Walk through your house. Remember what you do all day, then reflect on what it would be like with no actual materials or tools to do it with. Remember, you have only what they issue to you. Rags are contraband. If 140 guys shaved in your sink this morning, would you wipe it out before using it?

Every little thing.

On Saturday mornings out on the yard I had to wipe the water off the pull-up bars and the dip bars. Towels weren’t allowed, so I could either slip and slide, or improvise a little bit.

Going to work I ALWAYS had a wad in my back pocket. You just never knew.

And I used the empty roll sometimes as a bracket for my radio. I’d slip the cardboard over the bunk post, then clip the radio on the thing and voila—I could lay there and hear stupid top-40 tunes till I puked, which by the way had to be cleaned up, so I better have had a full roll somewhere.

If a prisoner is locked down he is issued a roll of paper a week, I think, which seems reasonable to me. But if you had to share that roll with a cellie, and if that cellie was, say, six-foot-six and two-eighty-five, with a shaved head that exposed a tattoo of a monkey fucking a football, then who’s gonna get that roll of toilet paper, hmmm? Your roll is your roll, man, in the box. Or other accommodations are made—like TWO rolls per cell, per week.

It’s a cleanliness issue. A hundred years ago, during the era of open sewers and cholera epidemics and rats in the kitchen and all that, when people of limited means were expected to die at fifty, one snotty rag was used for everything, one shitty wipe was good for every ass, one filthy sponge was fine for every dish or pot in the orphanage. But we’ve become more learned with regard to things like germs breeding in a closed environment.

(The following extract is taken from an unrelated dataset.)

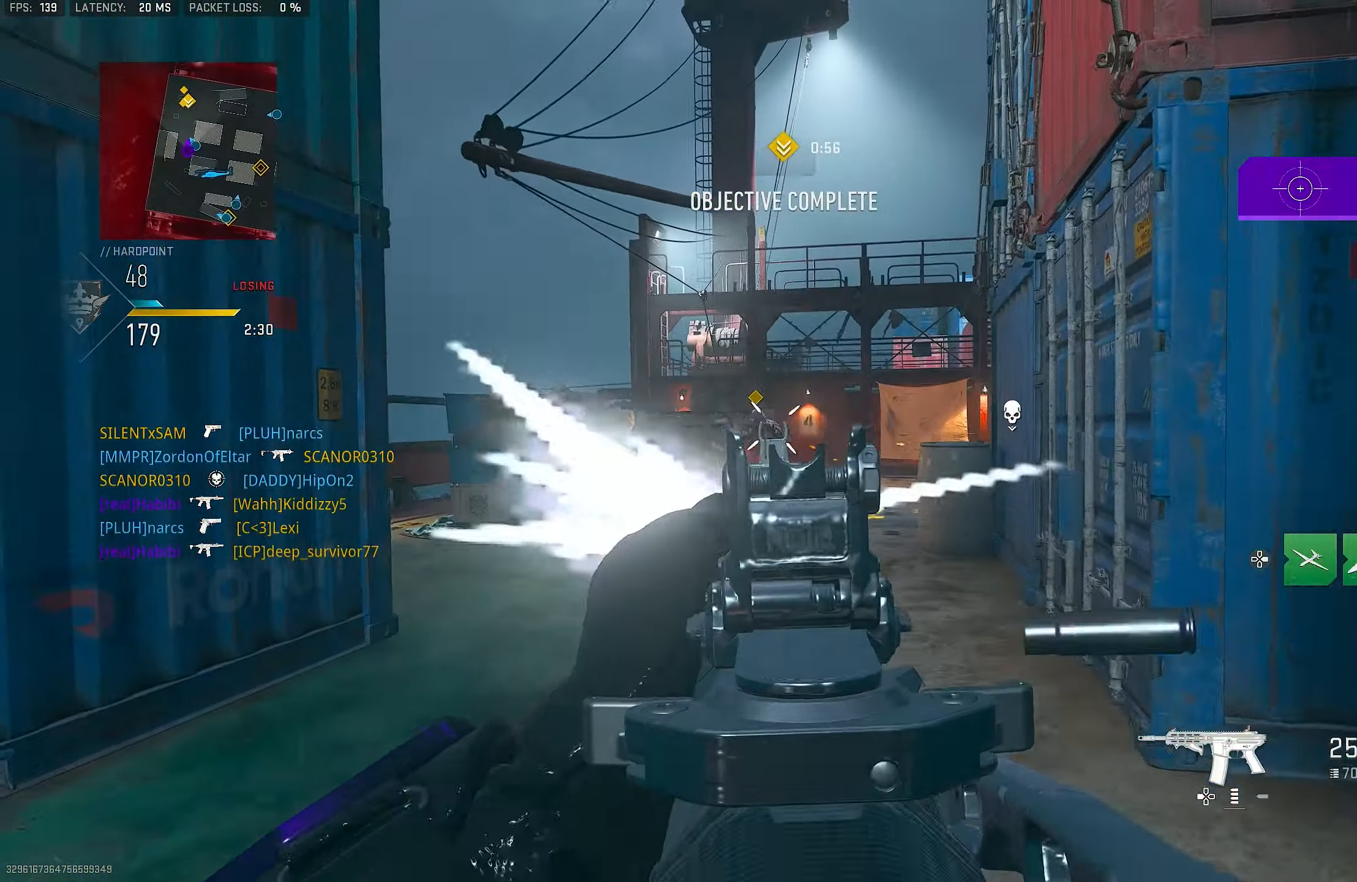
{"buttons": ["L1"], "left_stick": "up", "right_stick": "center", "events": [[16, "L3", "down"], [150, "CROSS", "down"], [150, "L3", "up"], [216, "L1", "down"], [216, "right_stick", "center"], [350, "CROSS", "up"], [416, "right_stick", "left"], [483, "right_stick", "center"]]}
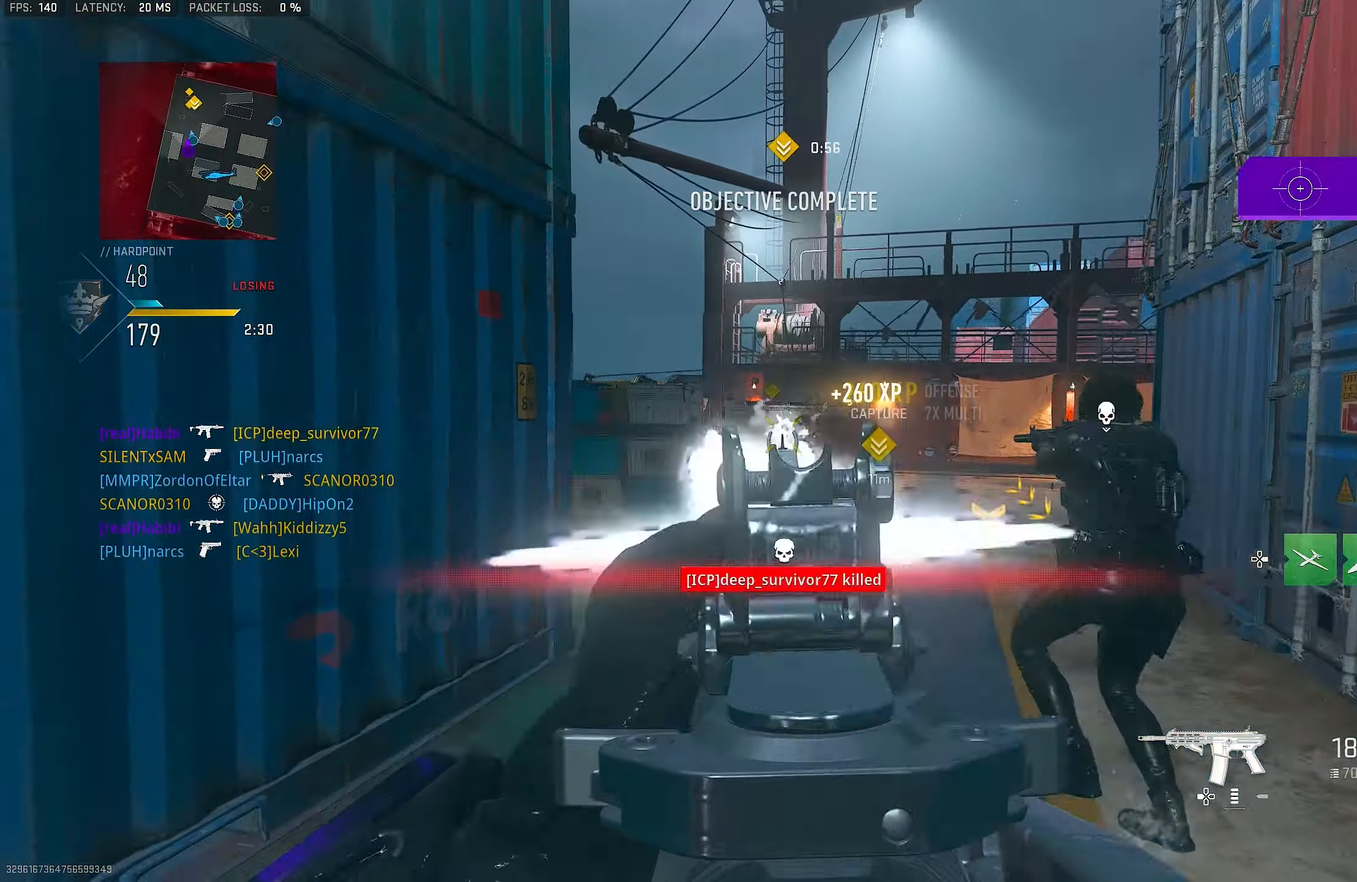
{"buttons": ["L1", "R1"], "left_stick": "up-left", "right_stick": "down", "events": [[16, "R1", "down"], [266, "left_stick", "up-left"], [350, "right_stick", "down"]]}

Try this: Go around the house and collect all the paper products, then toss them away. Put your towels and rags and whatnot in the closet, but allow yourself two flimsy kitchen towels to use for everything. Turn off the air conditioner. Pack your clothes up—all but the required four undies, four T-shirts, four socks—then share a roll of toilet paper with the kids, the dog, the husband or wife, and grandma. When you run out, use your hands on your ass, and wipe your nose on your shirt, and clean the hairs off the bus-station toilet with your chin. And then, next time you see him, tell a Florida State prisoner that he’s using too much toilet paper.

I could go on and on, but I think you get the idea.

Gary Waid, former asswipe of the Florida DOC.